Daisy hated small talk. This could be the reason she didn’t have many friends. But, this girl was very pretty, and nice, so she’d try.
“What’s your favourite colour?” She asked.
“Midnight blue.”
“Why?”
“Well,” Jemma said, knitting her brows. “It’s the colour between the stars, right? It’s the colour of everything between.”
Daisy giggled. “You sound like a poet.”
She shrugged. “I’m not really a fan of poems, actually. They can be a little romantic. I like science,” Jemma stated matter-of-factly. “I’m a fan of music, though.”
“Favourite song? Album? Artist?” Daisy asked, leaning forward intently. Jemma laughed, not unkindly.
“I take it you like music?”
Daisy grinned. “I’m in love with music. Next to computers, it’s my favourite thing in the world.”
“You seem like a rock girl,” Jemma said, taking a sip of her tea.
“Oh, really?” Daisy challenged. “How do you figure?”
“You’re wearing an obviously well-worn Bon Jovi tee,” She observed. “Though, it could be a thrift, or a hand-me-down.”
“Impressive, detective. My dad got me into classic rock. Bon Jovi is his favourite. Him and his boss are always arguing over Bon Jovi versus AC/DC. However,” Daisy took a deep breath, eyes sparkling. “I don’t stick to any genre. I love indie, and rock, and Motown, and sometimes pop because let’s be honest there are some pretty good bops on the Top 40. I have this really bad habit of hoarding playlists, like I’ll save them or make them. Something about it is just so soothing. I have, like, one hundred. My favourite artist is either between HAIM or Taylor Swift, though. HAIM has such a unique sound, like Mitski but not. Taylor’s lyrics are just absolutely beautiful. So are Phoebe Bridgers’, and— I’m rambling.”

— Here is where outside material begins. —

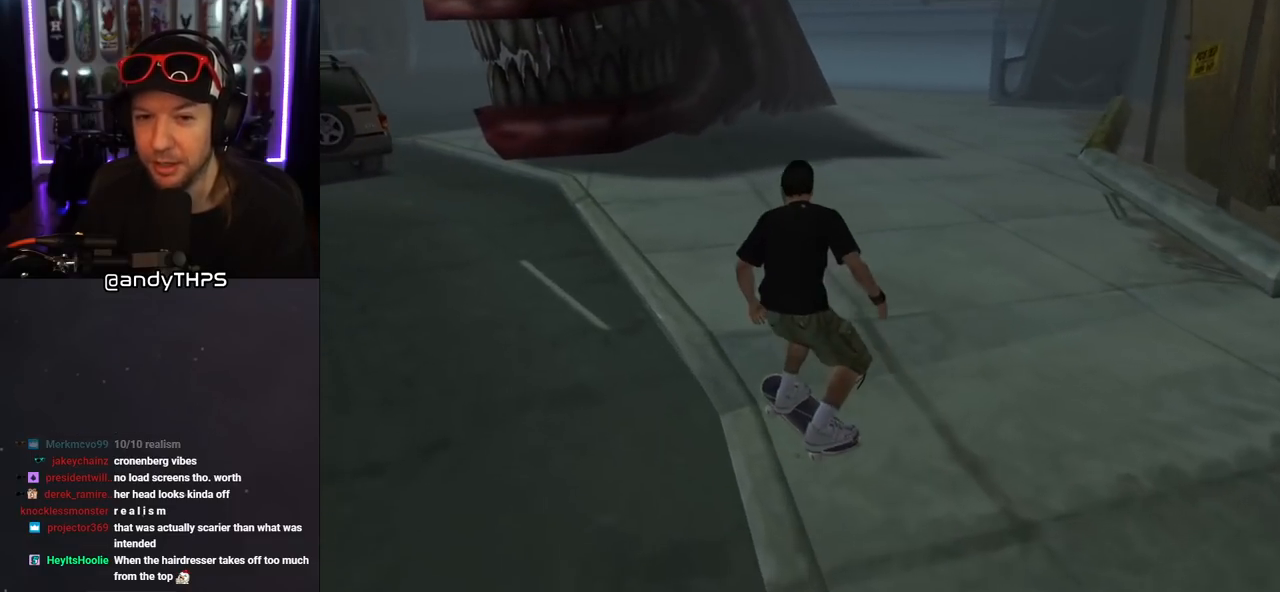
{"buttons": ["SQUARE", "L1", "DPAD_DOWN", "DPAD_LEFT"], "left_stick": "center", "right_stick": "center", "events": [[83, "DPAD_DOWN", "down"], [283, "CROSS", "down"], [317, "DPAD_DOWN", "up"], [317, "DPAD_RIGHT", "up"], [400, "DPAD_LEFT", "down"], [417, "CROSS", "up"], [417, "DPAD_DOWN", "down"], [417, "SQUARE", "down"], [483, "L1", "down"]]}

Jemma had been listening rather attentively, but Daisy still felt sort of embarrassed.
“No, it’s okay,” She said. “I enjoyed listening.”
Daisy felt her cheeks heat up. She covered her blush with a sip of coffee and pretended to look for something in her bag.
Clearing her throat, she said, “So what about you?”
“Oh, well, it depends. If I’m in the lab or studying, classical or covers are pretty great. But if I’m just relaxing, dodie is always good, or Laura Marling. And beabadoobee has the most soothing voice. I don’t know. I sort of just listen to what makes me happy. I like Taylor’s new album,” Jemma said. “Bilateral panning is also good for when my brain is loud.”
Daisy nodded so hard Jemma thought her neck might crack. “Bilateral panning, my beloved <3.”
Jemma smiled at her and launched into a science-y explanation of neurobiochemistry and how music affects brains differently. Daisy sat and listened, enjoying every moment.
Maybe being in the hospital wouldn’t be as lonely as she had come to expect.